_Brief_:
Reproduce the listing below word for word, from its first line through the line containing "What is the sum of the Robbery", including that line, and stop there.

_Data_:
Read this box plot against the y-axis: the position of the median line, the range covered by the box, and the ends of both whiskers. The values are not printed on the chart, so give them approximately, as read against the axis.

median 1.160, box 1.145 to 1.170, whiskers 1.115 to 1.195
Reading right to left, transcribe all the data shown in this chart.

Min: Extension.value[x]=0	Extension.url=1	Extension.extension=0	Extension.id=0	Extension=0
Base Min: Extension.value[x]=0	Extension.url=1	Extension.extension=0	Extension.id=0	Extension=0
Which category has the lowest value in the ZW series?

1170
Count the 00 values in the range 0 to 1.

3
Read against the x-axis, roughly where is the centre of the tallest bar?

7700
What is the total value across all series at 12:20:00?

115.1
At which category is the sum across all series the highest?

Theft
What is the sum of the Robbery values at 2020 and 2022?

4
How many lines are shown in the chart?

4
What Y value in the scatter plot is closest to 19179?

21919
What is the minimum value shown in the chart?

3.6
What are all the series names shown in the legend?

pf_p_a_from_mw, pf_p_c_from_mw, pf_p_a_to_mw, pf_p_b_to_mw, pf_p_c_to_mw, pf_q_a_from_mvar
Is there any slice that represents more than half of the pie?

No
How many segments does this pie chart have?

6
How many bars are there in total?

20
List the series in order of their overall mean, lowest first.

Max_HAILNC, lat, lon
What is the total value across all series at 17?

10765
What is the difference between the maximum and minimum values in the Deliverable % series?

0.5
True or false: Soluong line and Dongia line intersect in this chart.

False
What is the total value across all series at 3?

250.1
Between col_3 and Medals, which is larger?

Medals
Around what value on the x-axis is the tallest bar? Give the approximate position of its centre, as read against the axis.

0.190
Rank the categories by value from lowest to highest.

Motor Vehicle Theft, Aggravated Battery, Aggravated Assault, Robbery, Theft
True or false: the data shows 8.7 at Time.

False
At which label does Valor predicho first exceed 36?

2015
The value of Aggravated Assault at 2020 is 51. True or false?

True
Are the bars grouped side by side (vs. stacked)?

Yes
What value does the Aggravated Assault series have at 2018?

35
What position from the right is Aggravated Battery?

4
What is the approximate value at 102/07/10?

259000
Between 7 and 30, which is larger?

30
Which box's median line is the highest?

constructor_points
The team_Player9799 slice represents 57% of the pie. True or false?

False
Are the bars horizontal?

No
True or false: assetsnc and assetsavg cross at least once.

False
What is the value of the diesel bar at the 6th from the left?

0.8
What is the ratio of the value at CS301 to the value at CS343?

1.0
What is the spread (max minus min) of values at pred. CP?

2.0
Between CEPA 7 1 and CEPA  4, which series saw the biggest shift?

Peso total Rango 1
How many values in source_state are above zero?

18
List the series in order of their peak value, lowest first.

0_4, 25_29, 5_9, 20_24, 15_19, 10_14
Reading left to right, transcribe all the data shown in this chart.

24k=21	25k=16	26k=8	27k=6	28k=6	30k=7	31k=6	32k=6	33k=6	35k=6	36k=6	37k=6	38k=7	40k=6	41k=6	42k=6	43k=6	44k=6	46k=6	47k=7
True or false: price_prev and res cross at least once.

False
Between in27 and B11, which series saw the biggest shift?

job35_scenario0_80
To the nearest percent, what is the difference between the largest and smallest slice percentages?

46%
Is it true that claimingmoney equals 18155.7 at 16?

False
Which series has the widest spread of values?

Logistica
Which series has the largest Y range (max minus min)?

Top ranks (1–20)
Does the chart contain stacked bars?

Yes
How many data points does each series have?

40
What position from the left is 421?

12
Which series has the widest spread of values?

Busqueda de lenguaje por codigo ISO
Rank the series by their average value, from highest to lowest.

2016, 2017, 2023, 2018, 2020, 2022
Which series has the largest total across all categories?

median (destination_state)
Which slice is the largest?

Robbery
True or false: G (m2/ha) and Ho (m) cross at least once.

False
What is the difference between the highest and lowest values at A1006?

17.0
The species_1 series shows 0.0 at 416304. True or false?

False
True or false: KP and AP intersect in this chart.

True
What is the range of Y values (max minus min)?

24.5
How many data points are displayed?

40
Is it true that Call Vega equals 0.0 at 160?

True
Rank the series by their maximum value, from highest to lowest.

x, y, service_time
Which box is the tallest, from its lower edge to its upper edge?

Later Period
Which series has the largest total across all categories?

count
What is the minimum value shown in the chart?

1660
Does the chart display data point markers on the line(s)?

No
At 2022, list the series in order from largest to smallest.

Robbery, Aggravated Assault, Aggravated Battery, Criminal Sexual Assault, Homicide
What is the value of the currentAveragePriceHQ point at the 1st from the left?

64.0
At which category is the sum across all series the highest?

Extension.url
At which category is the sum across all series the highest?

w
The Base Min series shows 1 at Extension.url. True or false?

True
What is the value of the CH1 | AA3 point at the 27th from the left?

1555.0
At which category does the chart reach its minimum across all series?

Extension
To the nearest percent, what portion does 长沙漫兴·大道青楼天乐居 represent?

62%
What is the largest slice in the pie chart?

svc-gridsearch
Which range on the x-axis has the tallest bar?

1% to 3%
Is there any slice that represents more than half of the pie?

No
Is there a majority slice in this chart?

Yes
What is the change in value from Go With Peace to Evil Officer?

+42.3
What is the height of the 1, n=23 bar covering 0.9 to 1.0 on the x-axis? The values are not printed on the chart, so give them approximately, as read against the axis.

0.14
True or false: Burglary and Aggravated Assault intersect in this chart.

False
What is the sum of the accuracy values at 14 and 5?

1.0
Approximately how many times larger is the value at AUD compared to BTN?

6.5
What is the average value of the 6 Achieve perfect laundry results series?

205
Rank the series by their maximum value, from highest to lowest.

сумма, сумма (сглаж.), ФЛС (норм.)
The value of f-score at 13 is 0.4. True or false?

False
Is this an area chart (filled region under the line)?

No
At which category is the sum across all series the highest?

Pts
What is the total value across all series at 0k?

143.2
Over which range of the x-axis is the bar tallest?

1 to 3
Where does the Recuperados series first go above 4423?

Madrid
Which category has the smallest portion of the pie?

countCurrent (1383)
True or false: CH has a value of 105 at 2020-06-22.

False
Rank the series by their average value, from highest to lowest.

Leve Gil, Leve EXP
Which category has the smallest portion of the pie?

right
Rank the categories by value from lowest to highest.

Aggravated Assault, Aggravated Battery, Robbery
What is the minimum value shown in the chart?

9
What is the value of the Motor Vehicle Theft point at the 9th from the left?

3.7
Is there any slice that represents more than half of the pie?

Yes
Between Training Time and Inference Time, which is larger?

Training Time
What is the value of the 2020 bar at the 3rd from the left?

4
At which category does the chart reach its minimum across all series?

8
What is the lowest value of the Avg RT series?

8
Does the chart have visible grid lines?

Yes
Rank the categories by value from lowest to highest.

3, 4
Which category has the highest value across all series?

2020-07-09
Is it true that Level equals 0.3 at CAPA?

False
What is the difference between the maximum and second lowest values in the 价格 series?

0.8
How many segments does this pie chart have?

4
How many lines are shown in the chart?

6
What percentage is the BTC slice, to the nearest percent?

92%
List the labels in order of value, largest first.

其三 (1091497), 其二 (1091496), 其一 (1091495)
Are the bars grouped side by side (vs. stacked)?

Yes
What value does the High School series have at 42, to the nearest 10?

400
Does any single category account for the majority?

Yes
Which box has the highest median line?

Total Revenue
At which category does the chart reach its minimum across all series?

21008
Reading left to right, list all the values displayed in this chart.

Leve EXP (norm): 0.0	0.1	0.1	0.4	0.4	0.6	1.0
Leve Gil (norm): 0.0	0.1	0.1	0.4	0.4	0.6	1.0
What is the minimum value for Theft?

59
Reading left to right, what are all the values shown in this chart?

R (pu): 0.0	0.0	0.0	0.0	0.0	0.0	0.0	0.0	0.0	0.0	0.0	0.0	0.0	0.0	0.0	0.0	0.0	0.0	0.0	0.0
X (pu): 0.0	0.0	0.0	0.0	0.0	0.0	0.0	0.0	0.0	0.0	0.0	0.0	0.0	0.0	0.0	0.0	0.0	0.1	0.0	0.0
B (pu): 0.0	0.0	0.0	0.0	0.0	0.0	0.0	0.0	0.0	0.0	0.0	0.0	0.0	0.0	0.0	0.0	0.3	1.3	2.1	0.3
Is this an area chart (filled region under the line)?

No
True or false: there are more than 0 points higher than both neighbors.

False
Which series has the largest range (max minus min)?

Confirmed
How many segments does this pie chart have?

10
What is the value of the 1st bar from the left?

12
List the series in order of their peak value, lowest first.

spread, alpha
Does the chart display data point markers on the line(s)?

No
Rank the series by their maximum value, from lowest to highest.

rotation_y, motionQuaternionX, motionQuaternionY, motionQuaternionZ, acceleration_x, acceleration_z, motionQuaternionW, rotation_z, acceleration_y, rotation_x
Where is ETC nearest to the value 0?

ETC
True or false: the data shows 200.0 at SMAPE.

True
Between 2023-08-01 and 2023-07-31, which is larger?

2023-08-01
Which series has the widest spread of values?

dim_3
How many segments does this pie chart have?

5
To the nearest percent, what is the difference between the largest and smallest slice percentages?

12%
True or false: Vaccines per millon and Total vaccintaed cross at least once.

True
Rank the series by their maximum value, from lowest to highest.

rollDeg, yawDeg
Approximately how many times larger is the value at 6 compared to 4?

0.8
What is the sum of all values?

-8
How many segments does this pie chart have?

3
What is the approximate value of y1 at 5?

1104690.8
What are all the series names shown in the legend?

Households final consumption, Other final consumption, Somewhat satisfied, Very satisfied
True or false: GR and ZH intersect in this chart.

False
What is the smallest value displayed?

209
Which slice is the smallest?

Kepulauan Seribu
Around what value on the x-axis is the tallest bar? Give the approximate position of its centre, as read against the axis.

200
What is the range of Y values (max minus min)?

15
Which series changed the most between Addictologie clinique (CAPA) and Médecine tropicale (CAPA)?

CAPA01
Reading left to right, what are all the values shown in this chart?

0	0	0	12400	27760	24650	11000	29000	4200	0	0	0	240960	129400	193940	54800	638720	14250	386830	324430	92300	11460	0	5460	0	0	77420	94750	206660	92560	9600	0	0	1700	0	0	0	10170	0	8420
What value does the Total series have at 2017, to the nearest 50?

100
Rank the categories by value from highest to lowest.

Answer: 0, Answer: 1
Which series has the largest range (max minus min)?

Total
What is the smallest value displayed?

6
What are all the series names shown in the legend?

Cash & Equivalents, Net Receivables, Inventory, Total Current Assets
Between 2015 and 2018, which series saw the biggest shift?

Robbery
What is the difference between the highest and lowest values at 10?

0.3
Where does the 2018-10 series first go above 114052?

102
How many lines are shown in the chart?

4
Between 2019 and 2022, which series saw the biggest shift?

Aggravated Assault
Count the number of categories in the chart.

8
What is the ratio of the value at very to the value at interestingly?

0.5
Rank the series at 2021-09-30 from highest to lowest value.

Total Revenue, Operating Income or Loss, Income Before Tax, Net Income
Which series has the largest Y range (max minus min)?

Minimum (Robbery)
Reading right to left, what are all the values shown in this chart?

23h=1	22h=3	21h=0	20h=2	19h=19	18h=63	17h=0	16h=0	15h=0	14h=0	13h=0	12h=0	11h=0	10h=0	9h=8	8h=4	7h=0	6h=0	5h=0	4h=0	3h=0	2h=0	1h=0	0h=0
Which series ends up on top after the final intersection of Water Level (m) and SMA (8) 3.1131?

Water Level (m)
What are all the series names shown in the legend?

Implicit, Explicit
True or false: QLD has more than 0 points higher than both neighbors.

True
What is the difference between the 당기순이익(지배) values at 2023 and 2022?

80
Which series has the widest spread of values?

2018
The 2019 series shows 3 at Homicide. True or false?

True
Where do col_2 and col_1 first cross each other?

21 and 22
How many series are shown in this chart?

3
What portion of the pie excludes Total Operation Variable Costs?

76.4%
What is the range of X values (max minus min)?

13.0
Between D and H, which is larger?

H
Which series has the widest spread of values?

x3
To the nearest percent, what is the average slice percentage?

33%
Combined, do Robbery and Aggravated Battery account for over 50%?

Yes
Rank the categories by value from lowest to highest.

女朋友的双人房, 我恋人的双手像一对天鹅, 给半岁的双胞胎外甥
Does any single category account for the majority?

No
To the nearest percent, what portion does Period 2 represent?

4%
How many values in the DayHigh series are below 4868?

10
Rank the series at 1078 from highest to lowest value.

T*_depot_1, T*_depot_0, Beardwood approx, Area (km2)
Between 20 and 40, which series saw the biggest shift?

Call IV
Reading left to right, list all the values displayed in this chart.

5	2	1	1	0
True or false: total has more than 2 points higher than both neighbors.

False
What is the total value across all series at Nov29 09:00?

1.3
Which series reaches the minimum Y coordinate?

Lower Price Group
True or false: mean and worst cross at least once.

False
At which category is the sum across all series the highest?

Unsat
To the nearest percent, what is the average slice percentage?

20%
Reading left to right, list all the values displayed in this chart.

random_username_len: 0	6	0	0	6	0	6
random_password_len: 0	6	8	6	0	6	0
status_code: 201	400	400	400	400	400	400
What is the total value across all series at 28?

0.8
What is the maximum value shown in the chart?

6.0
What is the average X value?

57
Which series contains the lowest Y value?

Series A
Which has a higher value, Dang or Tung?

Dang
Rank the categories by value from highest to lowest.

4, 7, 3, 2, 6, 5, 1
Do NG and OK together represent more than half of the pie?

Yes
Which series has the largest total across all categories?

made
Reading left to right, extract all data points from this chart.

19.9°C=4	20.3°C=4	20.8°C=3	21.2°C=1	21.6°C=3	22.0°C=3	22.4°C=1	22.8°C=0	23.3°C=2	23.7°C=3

_Response below_:
Read this box plot against the y-axis: the position of the median line, the range covered by the box, and the ends of both whiskers. The values are not printed on the chart, so give them approximately, as read against the axis.

median 1.160, box 1.145 to 1.170, whiskers 1.115 to 1.195
Reading right to left, transcribe all the data shown in this chart.

Min: Extension.value[x]=0	Extension.url=1	Extension.extension=0	Extension.id=0	Extension=0
Base Min: Extension.value[x]=0	Extension.url=1	Extension.extension=0	Extension.id=0	Extension=0
Which category has the lowest value in the ZW series?

1170
Count the 00 values in the range 0 to 1.

3
Read against the x-axis, roughly where is the centre of the tallest bar?

7700
What is the total value across all series at 12:20:00?

115.1
At which category is the sum across all series the highest?

Theft
What is the sum of the Robbery values at 2020 and 2022?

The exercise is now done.